[Dataset items]
--------------------

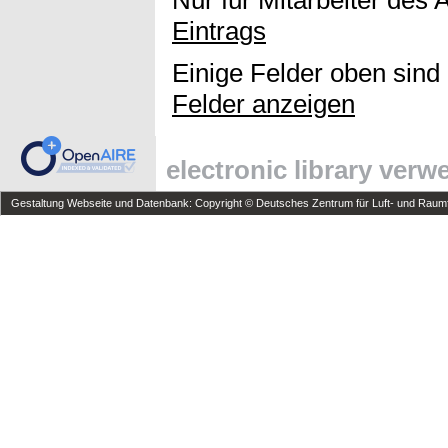
Nur für Mitarbeiter des 
Eintrags
Einige Felder oben sind
Felder anzeigen
electronic library ver
Gestaltung Webseite und Datenbank: Copyright © Deutsches Zentrum für Luft- und Raumfa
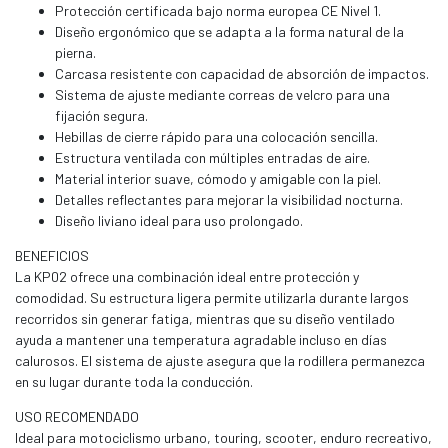
Protección certificada bajo norma europea CE Nivel 1.
Diseño ergonómico que se adapta a la forma natural de la
pierna.
Carcasa resistente con capacidad de absorción de impactos.
Sistema de ajuste mediante correas de velcro para una
fijación segura.
Hebillas de cierre rápido para una colocación sencilla.
Estructura ventilada con múltiples entradas de aire.
Material interior suave, cómodo y amigable con la piel.
Detalles reflectantes para mejorar la visibilidad nocturna.
Diseño liviano ideal para uso prolongado.
BENEFICIOS
La KP02 ofrece una combinación ideal entre protección y
comodidad. Su estructura ligera permite utilizarla durante largos
recorridos sin generar fatiga, mientras que su diseño ventilado
ayuda a mantener una temperatura agradable incluso en días
calurosos. El sistema de ajuste asegura que la rodillera permanezca
en su lugar durante toda la conducción.
USO RECOMENDADO
Ideal para motociclismo urbano, touring, scooter, enduro recreativo,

--------------------

**To do**
At the line containing "calurosos. El sistema", start copying. Continue exactly through the final line of the entries above and stop there.

**Task output**
calurosos. El sistema de ajuste asegura que la rodillera permanezca
en su lugar durante toda la conducción.
USO RECOMENDADO
Ideal para motociclismo urbano, touring, scooter, enduro recreativo,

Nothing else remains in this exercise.